Anche il Vangelo ha i suoi “bestiari”. E una immagine molto bella ci è di aiuto, per uscire dall’imbarazzo. In un catalogo evangelico che riguardasse il cammello, potremmo collocarlo vicino all’ago e al moscerino. Il cammello sta tra la cruna dell’ago e il filtro del moscerino: passa più facilmente del ricco attraverso la cruna e viene ingoiato con disinvoltura, a differenza del piccolo insetto.  L’immagine sapienziale e profetica del “filtrare il moscerino e ingoiare il cammello” (Mt 23,24) è una bella indicazione di ciò che, senza volere, rischiamo di produrre con questi elenchi autorevoli, ma poco controllati sul piano sistematico. Distinguere bene la logica dei diversi “delicta graviora” può aiutarci a riscoprire che, nel frattempo. la riserva maschile ad ogni ministero ecclesiale non è più un tabù e che la condivisione della mensa eucaristica non è anzitutto un atto di profanazione.
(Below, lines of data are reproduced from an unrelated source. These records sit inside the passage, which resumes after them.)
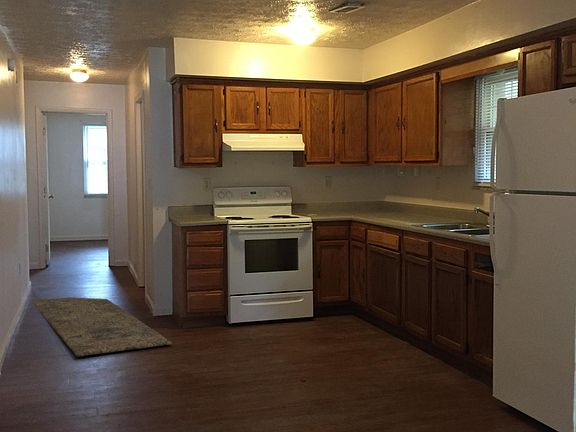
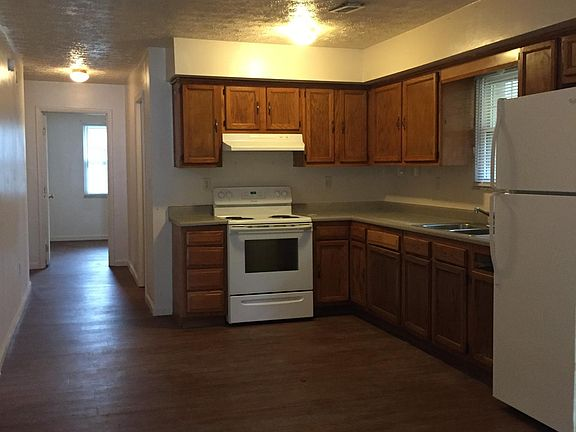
- rug [31,296,173,358]
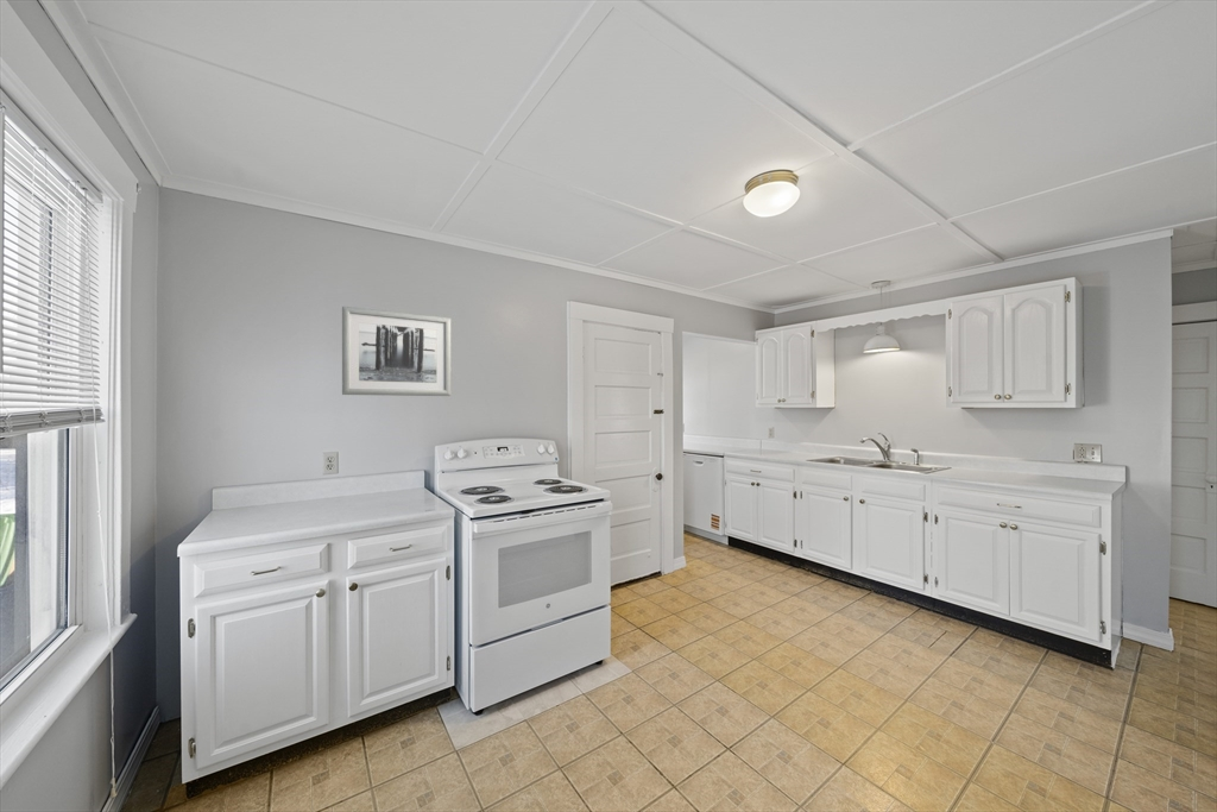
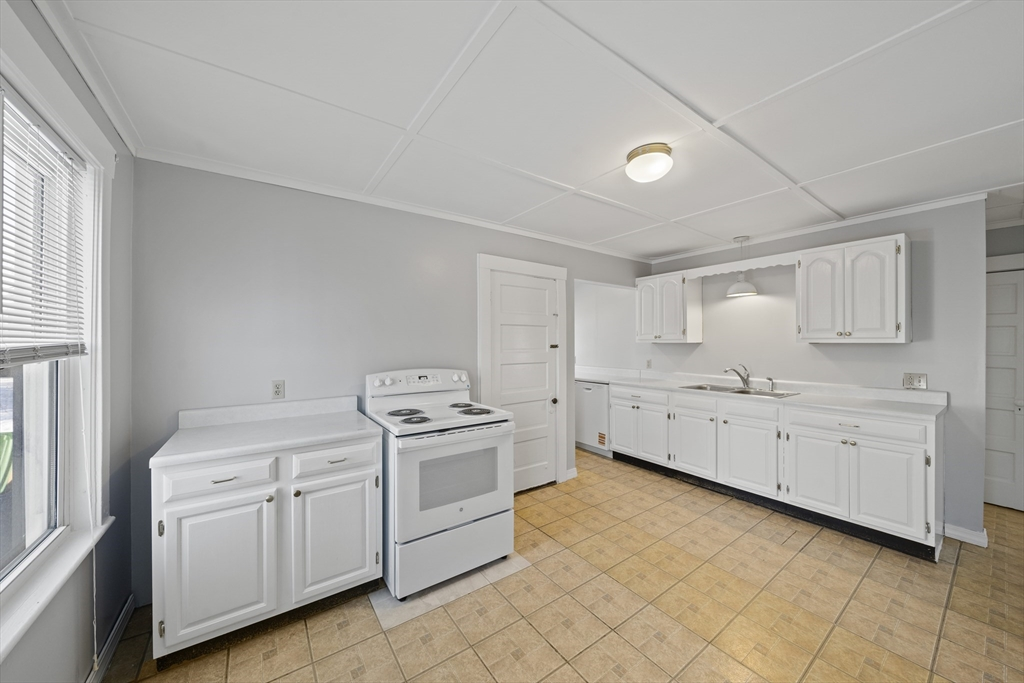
- wall art [341,306,452,397]
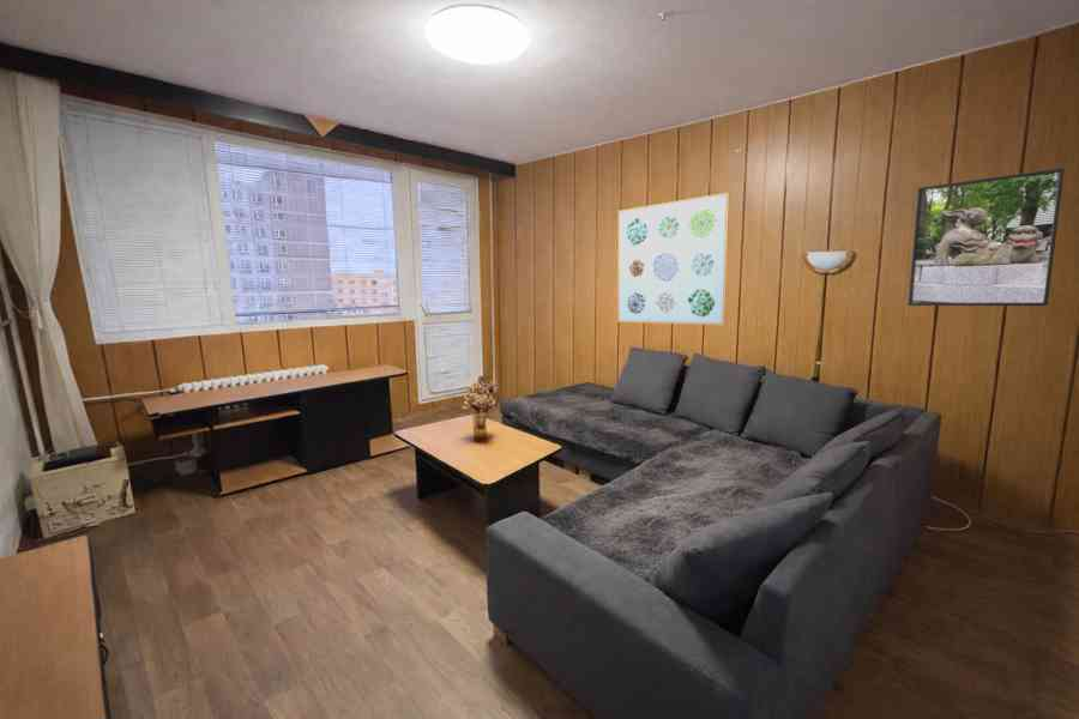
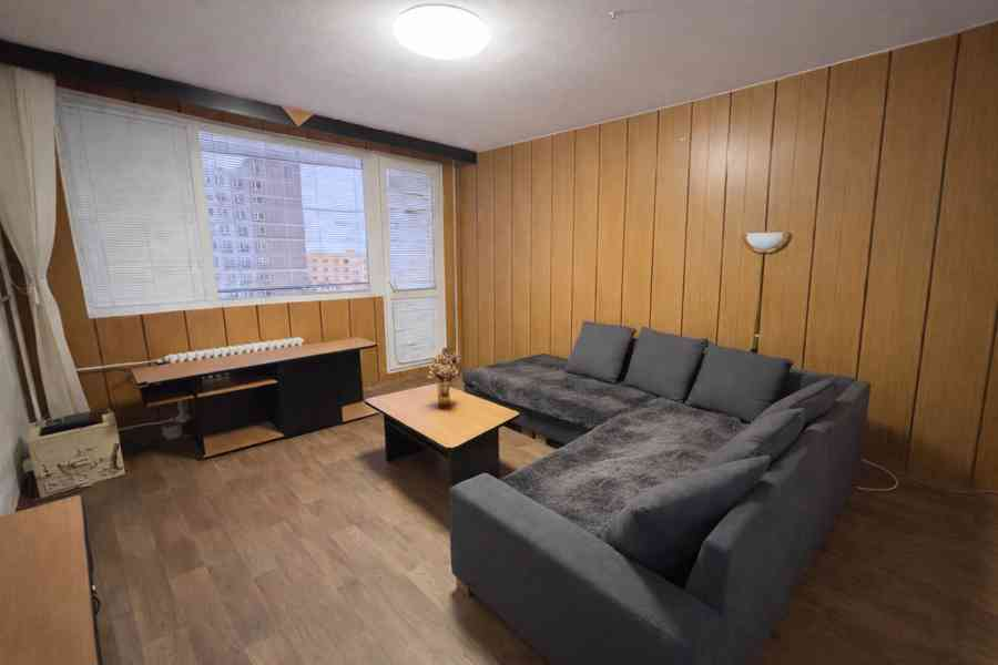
- wall art [617,192,730,326]
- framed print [906,167,1066,307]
Che pensare la contraddizione con i “costumi” come “peccato contro Dio” non è l’unico modo per ristabilire la giustizia e che la dignità di ogni soggetto, adulto o minore che sia, non è semplicemente deducibile dalle norme con cui una societas perfecta protegge la fede e i costumi. Il tatto sopraffino con cui avvicinare o allontanare le cose, tra loro e da noi, è parte costitutiva di quell’arte dei cataloghi, che risulta così importante anche per la tradizione “dei delitti e delle pene”.